#### 原文:
▼
舞妓 (Maiko (apprentice geisha, dancing girl))
舞妓 (まいこ)は年少芸妓、芸子(芸妓)の見習い、修行段階の者を指す。
舞妓は京都(大阪、奈良などでも)の呼称である。
東京など関東地域でいう『半玉』もしくは『おしゃく』に相当する。
芸者は江戸での呼び方なので、区別する必要がある。
京都の舞妓
で舞を披露する舞妓
古くは『舞子』と書き、かつては9~12歳でお座敷に上がり接客作法を学び、芸能など修業して一人前の芸妓に成長していたが、戦後児童福祉法と労働基準法の改正にともない現在は中学卒業後でないとなれない。
通例、半年から2年ほどの「仕込み」期間を経た後、1か月間「見習い」としてだらりの帯の半分の長さの「半だらり」の帯を締め、姐さん芸妓と共に茶屋で修行する。
置屋の女将、茶屋組合よりの許しが出れば、晴れて舞妓として「見世出し」が可能となる。
座敷や舞台に上がるときは芸妓も舞妓も白塗りの厚化粧をするが芸妓が通常鬘を付けるのに対し、舞妓は自髪で日本髪を結い、四季の花などをあしらった華やかな簪つまみ簪を挿す。
▲
#### 提供資料:
▼
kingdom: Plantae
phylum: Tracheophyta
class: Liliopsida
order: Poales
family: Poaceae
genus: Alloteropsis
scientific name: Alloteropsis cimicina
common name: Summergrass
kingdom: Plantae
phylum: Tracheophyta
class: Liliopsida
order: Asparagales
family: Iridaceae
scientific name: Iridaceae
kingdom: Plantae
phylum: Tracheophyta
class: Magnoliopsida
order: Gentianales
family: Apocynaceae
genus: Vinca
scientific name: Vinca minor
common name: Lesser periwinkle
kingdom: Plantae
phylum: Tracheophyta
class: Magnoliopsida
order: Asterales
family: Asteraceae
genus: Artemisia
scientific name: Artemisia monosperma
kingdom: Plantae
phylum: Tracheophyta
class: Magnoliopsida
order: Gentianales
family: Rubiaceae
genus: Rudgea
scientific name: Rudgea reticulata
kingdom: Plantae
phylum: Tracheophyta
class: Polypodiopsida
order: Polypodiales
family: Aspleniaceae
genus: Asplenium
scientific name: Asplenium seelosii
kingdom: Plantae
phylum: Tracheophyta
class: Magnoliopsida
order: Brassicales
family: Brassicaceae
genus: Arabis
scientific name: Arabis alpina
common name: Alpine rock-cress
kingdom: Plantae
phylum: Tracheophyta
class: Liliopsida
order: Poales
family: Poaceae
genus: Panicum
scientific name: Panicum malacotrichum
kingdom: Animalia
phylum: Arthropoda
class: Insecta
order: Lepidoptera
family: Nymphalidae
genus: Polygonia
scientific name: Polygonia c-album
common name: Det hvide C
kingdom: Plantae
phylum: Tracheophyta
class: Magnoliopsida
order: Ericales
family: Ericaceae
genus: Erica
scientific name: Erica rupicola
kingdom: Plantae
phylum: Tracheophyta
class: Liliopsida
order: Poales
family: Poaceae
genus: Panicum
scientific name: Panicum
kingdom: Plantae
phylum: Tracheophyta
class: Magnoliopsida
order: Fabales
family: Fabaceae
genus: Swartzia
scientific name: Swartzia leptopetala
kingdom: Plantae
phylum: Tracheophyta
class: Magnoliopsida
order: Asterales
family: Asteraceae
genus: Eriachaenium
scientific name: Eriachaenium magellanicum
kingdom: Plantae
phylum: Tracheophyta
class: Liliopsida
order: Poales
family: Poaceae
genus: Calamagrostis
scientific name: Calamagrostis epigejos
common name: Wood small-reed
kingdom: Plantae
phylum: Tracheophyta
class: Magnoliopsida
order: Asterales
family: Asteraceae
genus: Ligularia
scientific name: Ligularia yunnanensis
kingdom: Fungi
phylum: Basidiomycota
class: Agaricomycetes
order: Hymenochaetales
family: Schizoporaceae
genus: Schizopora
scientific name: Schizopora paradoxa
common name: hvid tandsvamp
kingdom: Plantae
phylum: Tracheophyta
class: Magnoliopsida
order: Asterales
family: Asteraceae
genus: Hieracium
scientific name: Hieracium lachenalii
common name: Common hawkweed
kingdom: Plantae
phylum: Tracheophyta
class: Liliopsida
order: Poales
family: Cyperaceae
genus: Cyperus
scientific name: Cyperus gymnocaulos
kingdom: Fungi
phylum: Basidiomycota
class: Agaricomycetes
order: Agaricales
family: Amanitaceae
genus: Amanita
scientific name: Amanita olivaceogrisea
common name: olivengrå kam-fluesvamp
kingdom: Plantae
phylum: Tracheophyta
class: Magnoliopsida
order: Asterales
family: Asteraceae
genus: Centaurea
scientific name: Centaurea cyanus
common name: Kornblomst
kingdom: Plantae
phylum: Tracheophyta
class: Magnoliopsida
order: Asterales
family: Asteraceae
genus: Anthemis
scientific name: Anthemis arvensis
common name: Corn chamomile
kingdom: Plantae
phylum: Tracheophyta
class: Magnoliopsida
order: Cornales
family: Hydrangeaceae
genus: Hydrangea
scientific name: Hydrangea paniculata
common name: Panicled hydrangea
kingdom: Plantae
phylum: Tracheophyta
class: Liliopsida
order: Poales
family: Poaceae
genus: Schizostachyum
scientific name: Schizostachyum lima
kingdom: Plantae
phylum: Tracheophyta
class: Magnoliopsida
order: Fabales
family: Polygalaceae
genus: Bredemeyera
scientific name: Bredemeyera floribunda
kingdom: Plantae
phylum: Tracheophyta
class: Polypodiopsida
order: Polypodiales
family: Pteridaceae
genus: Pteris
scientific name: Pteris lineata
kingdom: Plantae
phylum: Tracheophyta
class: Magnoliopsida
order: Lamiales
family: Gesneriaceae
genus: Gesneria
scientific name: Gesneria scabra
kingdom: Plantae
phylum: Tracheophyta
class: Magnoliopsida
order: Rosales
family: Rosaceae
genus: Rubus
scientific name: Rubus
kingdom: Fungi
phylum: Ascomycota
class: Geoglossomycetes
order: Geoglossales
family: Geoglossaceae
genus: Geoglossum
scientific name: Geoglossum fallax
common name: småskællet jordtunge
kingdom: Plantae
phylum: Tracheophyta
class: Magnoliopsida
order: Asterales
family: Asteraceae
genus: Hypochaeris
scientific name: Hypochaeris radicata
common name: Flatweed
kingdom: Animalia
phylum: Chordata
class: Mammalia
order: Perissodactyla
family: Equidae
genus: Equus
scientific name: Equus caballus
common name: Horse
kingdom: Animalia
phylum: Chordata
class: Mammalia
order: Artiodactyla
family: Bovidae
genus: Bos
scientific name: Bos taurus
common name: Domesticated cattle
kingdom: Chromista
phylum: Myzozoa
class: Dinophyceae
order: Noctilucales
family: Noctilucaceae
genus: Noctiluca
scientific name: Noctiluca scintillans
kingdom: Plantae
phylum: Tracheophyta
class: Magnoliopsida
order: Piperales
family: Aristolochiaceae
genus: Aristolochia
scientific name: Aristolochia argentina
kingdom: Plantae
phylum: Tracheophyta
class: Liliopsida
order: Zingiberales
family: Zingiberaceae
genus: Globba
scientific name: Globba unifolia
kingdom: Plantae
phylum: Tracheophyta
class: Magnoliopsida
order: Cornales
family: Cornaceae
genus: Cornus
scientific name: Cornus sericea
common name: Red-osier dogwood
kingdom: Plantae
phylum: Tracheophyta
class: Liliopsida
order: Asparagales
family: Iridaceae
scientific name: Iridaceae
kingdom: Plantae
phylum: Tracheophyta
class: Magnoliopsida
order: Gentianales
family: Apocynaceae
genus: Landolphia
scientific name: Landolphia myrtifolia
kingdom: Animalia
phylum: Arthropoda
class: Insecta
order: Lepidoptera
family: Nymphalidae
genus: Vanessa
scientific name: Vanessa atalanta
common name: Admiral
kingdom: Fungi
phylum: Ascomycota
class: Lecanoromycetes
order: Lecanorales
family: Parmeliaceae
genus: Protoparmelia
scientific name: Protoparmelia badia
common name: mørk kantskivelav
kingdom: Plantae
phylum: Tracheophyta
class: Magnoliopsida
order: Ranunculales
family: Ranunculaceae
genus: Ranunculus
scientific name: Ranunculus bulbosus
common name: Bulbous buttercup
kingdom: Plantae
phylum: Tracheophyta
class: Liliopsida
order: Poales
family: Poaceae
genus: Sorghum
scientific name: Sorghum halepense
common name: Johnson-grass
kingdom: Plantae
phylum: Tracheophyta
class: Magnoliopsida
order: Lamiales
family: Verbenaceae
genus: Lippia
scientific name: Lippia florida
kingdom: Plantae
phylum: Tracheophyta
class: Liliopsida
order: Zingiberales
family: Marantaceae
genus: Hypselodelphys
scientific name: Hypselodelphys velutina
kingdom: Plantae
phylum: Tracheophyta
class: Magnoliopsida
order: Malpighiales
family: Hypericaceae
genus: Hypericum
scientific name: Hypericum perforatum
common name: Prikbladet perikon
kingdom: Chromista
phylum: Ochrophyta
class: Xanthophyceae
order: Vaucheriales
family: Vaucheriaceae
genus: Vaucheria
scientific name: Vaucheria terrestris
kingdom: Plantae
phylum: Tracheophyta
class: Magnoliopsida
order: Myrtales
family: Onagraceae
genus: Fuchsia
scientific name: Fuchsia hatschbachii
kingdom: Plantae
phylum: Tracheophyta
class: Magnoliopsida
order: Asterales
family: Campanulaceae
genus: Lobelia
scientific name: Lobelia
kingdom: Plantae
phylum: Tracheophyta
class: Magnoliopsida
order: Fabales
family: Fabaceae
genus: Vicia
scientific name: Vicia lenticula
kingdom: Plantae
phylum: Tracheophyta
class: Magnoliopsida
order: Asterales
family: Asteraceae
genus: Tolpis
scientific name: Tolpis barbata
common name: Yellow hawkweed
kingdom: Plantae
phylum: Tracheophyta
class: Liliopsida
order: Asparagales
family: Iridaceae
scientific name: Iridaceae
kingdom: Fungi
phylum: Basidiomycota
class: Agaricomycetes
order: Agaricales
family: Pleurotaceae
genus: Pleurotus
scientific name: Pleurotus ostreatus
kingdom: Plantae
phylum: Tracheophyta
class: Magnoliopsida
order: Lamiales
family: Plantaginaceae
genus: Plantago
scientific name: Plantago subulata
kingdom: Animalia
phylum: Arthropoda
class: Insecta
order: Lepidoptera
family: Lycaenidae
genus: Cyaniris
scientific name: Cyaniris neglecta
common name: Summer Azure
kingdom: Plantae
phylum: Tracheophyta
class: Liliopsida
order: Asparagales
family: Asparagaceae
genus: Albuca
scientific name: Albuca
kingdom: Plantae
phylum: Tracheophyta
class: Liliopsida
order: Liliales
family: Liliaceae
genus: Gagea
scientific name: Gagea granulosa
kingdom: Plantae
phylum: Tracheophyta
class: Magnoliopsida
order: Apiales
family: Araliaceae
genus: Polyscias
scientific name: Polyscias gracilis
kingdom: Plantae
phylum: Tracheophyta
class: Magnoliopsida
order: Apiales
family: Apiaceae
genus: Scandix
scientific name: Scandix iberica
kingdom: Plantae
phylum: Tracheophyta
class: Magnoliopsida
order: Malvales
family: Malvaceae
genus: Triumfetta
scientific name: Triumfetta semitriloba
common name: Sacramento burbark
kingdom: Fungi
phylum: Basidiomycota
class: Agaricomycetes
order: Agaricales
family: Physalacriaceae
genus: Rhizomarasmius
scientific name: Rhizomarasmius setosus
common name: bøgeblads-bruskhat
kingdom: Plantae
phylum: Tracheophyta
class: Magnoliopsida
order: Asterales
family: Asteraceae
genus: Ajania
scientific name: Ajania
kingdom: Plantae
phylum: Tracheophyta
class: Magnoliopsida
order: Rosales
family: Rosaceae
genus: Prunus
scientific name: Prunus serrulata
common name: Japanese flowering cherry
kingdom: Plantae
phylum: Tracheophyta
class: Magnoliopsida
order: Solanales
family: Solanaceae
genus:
▲
#### 課題:
舞妓についての原文に出てくる地名をすべて挙げてください。

#### 解答:
京都、大阪、奈良、東京、関東、江戸の六つです。